6. New Directions and Interdisciplinary Cooperation
Told and retold across generations, tales of the paranormal have been a steady source of inspiration and creativity, while crystalizing for posterity the more shadowy aspects of local culture. Ensuring that these incredible tales remain vital today helps ensure their continued, positive impact on literary creativity and imagination.
Paranormal literature today should root firmly in both literary-historical research and creative writing, cross-pollenating with the illustration arts to present narrative tales of the paranormal in colorful and engaging comic books (manga) and illustrations. The genre should also extend its tentacles into multimedia and popular gaming formats, spinning off a plethora of new tabletop and video games, movies, graphics, and more, since the stories, framed by definitively local themes and characters, help capture the true breadth and depth of Taiwanese paranormal culture. Taipei Legend Studio’s illustrated novel Legend Has It, for example, has spawned a commercially successful new tabletop game, with plans to develop a smartphone game app as well. Repackaging paranormal tales as visual media is a way for Taiwanese literature’s transformation, which is competitive in the film and television industries, as evidenced by recent hits like the horror movie The Tag-Along (2015) and the television miniseries The Teenage Psychic (2017).

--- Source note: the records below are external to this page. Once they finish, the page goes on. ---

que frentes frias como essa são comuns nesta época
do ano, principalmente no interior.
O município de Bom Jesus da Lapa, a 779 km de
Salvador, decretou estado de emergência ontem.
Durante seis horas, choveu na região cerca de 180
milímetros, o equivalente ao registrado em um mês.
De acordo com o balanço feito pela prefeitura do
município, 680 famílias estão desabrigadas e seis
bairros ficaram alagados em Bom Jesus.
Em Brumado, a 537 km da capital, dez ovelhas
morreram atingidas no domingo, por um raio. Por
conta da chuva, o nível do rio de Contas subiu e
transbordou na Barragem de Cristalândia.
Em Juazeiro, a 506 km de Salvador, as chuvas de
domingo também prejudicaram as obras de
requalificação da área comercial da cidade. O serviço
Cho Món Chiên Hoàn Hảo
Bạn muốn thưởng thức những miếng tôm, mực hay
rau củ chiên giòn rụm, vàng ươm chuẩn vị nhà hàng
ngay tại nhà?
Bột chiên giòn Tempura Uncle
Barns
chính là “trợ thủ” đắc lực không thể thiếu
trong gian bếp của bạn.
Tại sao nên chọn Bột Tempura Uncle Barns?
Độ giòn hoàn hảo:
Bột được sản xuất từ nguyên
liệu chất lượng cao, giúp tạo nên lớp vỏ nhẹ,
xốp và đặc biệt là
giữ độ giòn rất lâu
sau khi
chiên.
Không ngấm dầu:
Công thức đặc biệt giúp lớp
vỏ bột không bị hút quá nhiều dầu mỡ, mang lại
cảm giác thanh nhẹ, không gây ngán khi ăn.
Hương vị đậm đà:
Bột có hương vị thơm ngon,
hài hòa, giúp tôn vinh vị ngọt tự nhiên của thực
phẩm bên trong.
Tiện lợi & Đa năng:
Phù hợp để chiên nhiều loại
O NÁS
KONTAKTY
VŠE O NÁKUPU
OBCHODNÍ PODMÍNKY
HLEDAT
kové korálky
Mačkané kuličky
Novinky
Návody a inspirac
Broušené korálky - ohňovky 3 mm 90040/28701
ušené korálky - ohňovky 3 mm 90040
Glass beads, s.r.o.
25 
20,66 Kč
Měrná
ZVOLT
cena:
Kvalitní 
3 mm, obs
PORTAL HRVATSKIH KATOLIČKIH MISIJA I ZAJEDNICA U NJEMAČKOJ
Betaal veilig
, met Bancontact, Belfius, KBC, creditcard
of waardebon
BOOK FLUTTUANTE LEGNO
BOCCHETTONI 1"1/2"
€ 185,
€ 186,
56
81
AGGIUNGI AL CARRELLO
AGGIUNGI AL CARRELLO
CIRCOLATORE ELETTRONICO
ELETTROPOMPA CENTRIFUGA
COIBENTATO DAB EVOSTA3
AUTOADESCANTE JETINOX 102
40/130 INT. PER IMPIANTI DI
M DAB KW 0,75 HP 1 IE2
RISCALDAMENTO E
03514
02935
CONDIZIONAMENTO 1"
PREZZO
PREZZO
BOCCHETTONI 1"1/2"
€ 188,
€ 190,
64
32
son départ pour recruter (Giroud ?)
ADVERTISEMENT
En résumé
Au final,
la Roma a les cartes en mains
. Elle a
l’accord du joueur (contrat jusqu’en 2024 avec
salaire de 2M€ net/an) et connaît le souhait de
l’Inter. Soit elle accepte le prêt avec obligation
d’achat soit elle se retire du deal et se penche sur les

It has been said that “Nations lacking tales of the paranormal are bereft of culture.” This underscores the vital importance to folk culture of paranormal stories and traditions, which not only show how a culture views life and the world but also offer a window on local history and experiences. It is hoped that today’s growing body of paranormal literature (Taiwan’s unique intellectual property) will become ever-more closely enmeshed with various fields of artistic creativity in order to generate new and innovative opportunities for Taiwan literary reproductions—and much more as well.